“Bluff Shelters of the Arkansas Ozarks,” Dr. Jamie Brandon, Archaeologist, Tuesday, August 28, Boone Co. Library, 5:30 p.m.
August 28 @ 5:30 pm - 6:30 pm
Dr. Jamie Brandon is the archeologist stationed at the University of Arkansas, Fayetteville Research Station of the Arkansas Archeological Survey. He has been doing archeology in Arkansas since the 1990s and in his current role he is responsible for conducting excavations and public outreach for 12 counties in Northwest Arkansas and the Ozarks. In addition to these duties, Dr. Brandon currently serves as the Chair of the Arkansas State Review Board for Historic Preservation and the Past President of Preserve Arkansas, a state-wide non-profit that focuses on historic preservation.
One of the most interesting aspects of archeology in the Arkansas Ozarks is many dry bluff shelters and caves that have been intermittently occupied for 10,000 years. The dry conditions created in these caves and shelters provide a rare glimpse of the kinds of artifacts that usually rot in the wet climate of the Southeastern United States. Moreover these archeological sites are endangered historic places and were listed on Preserve Arkansas’s list of Most Endangered Places in 2004.
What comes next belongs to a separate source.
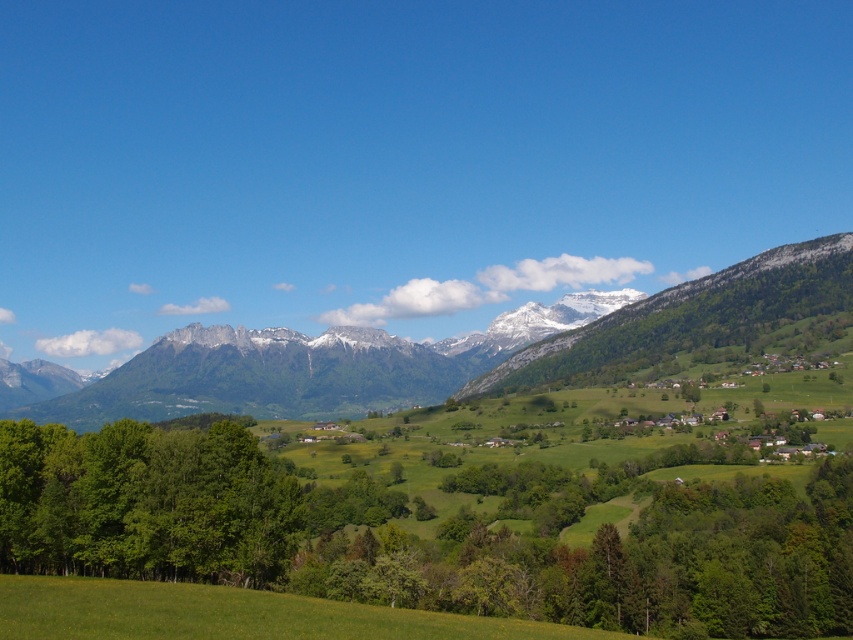
You are standing in the valley and looking towards the mountains. Which object is higher in your field of view, the green grassy mountain range at upper center or the green leafy trees at left?

The green grassy mountain range at upper center is higher in your field of view because it is positioned above the green leafy trees at left.

You are standing at the point marked as point (x=463, y=349) in the image. Based on the scene description, what type of terrain are you currently on?

The point (x=463, y=349) is on green grassy mountain range at upper center, so you are currently on a grassy mountain slope.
A few years ago, before this project was initiated, if someone searched for “Ozark bluff shelter” or “Ozark bluff dweller” they would have gotten links to a couple tourist caverns, some rental cabins and, a few entries down the list, a link to book about archeology done in the Ozarks in 1922. There was virtually nothing on-line that communicated to the public what it is that modern archeologists have found out about this important resource after almost 100 years of research.